Lambda expressions may not necessarily enhance readability, but they help in making the code compact, as they replace elementary functions which return a single expression.

In actuality, lambda is the basic form of a function definition. Any function, in principle, is a lambda assigned to a variable. The expression "lambda arguments: expression" yields a function object. The unnamed object behaves like a function object defined with

def (arguments):
return expression

Keep in mind that:

  • Lambda expressions cannot contain statements.
  • Lambda expressions have their own local namespace and cannot access variables other than those in their parameter list and those in the global namespace.
  • Lambda expression are extremely useful in GUI Programming. They serve as callback functions.
  • In a broad sense, anything you can do with a lambdas, you can achieve the same with named functions, or lists. However, it’s up to you to choose whether to use lambdas or not. You could decide based on the readability of your code.
  • l = lambda x: x + 2 is the same as def l(x): return x + 2

Using semi-colon (;) to delimit statements in a suite

Python uses new-lines as statement delimiters. This is in contrast to many contemporary languages which use semi-colons to delimit statements. However, Python also allows to use semi-colons. A clause in Python, consists of a header and a suite. For example, the def clause, used for defining functions, will have 'def functionName():' as header while the statements constituting the functionBody will serve as the associated suite. You can put semi-colon delimited statements in suites to put multiple statements on the same line.

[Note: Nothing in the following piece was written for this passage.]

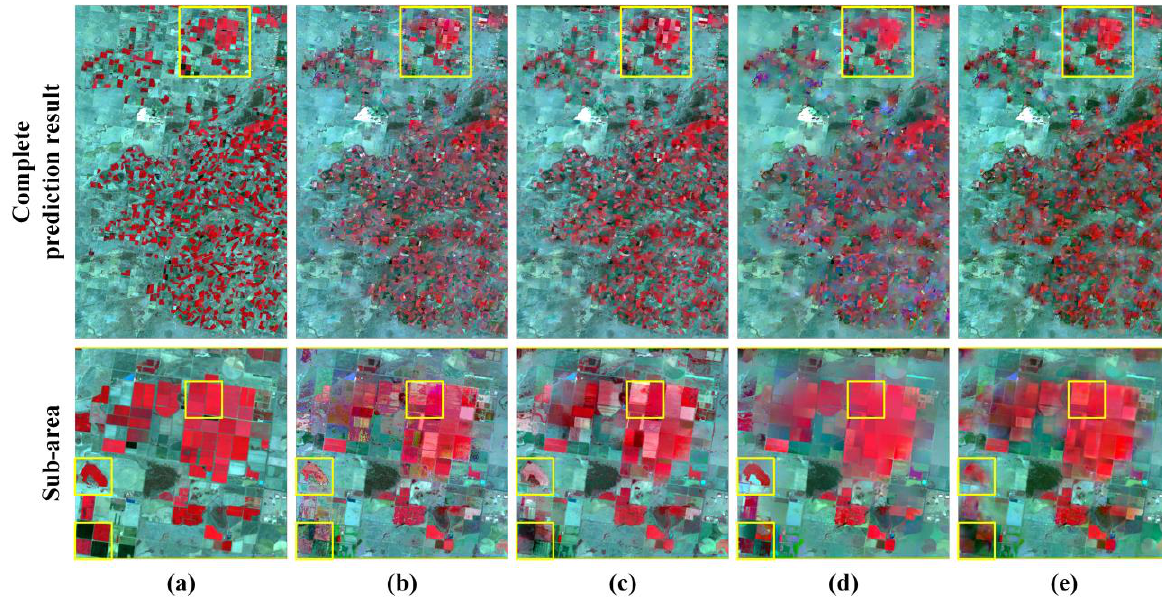
Figure 10 . Visual comparison of the prediction results of different STF methods of the CIA site. ( a ) Actual image. ( b ) STARFM. ( c ) FSDAF. ( d ) Fit-FC. ( e ) HDLSFM. Table 4. Quantitative assessment of the prediction on 13 Feb 2002 of different STF methods in the sub-area of the CIA site. Bold values indicate best results.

>>> def anyFunction(): print(5); print(6); print(7)

>>> anyFunction()
5
6
7

The reason why this is allowed is a design decision on the part of Python developers. While this is not a necessary feature of Python, it is certainly nice to have.


Logging using logging module

The standard library logging helps you to log events of different severities to a file or the standard output in interpreter. This is particularly helpful in large applications where you would like to record events as they occur for future reference. Expand the following snippet for an example of logging. To know more about the logging module, I suggest you view this article.

>>> import logging

>>> logging.basicConfig(level = 10, format = '%(asctime)s %(levelname)s %(message)s')

>>> logging.debug('A debugging message here.')
2017-02-18 04:40:38,420 DEBUG A debugging message here.
>>> logging.info('An informative message here.')
2017-02-18 04:40:41,274 INFO An informative message here.
>>> logging.warning('A warning message here.')
2017-02-18 04:40:42,773 WARNING A warning message here.